Working data ::
»»
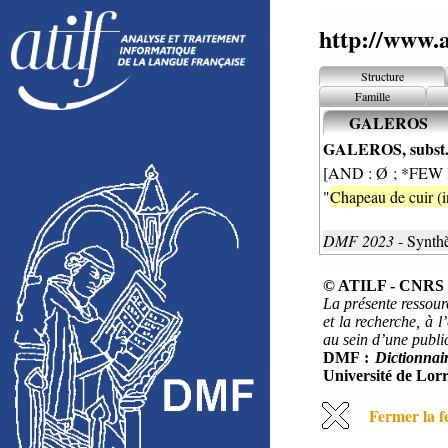
http://www.a
Structure
Famille
GALEROS
GALEROS, subst.
[AND : Ø ; *FEW I
"
Chapeau de cuir (
DMF 2023
- Synth
© ATILF - CNRS &
La présente ressour
et la recherche, à l
au sein d’une public
DMF :
Dictionnai
Université de Lorr
Fermer la f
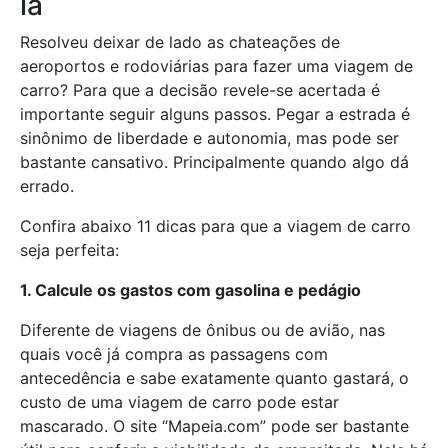
la
Resolveu deixar de lado as chateações de
aeroportos e rodoviárias para fazer uma viagem de
carro? Para que a decisão revele-se acertada é
importante seguir alguns passos. Pegar a estrada é
sinônimo de liberdade e autonomia, mas pode ser
bastante cansativo. Principalmente quando algo dá
errado.
Confira abaixo 11 dicas para que a viagem de carro
seja perfeita:
1. Calcule os gastos com gasolina e pedágio
Diferente de viagens de ônibus ou de avião, nas
quais você já compra as passagens com
antecedência e sabe exatamente quanto gastará, o
custo de uma viagem de carro pode estar
mascarado. O site “Mapeia.com” pode ser bastante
««
Please quote the text of each of the lines above word for word, leaving out the pictures.

Response area ::
http://www.a
Structure
Famille
GALEROS
GALEROS, subst.
[AND : Ø ; *FEW I
"
Chapeau de cuir (
DMF 2023
- Synth
© ATILF - CNRS &
La présente ressour
et la recherche, à l
au sein d’une public
DMF :
Dictionnai
Université de Lorr
Fermer la f
la
Resolveu deixar de lado as chateações de
aeroportos e rodoviárias para fazer uma viagem de
carro? Para que a decisão revele-se acertada é
importante seguir alguns passos. Pegar a estrada é
sinônimo de liberdade e autonomia, mas pode ser
bastante cansativo. Principalmente quando algo dá
errado.
Confira abaixo 11 dicas para que a viagem de carro
seja perfeita:
1. Calcule os gastos com gasolina e pedágio
Diferente de viagens de ônibus ou de avião, nas
quais você já compra as passagens com
antecedência e sabe exatamente quanto gastará, o
custo de uma viagem de carro pode estar
mascarado. O site “Mapeia.com” pode ser bastante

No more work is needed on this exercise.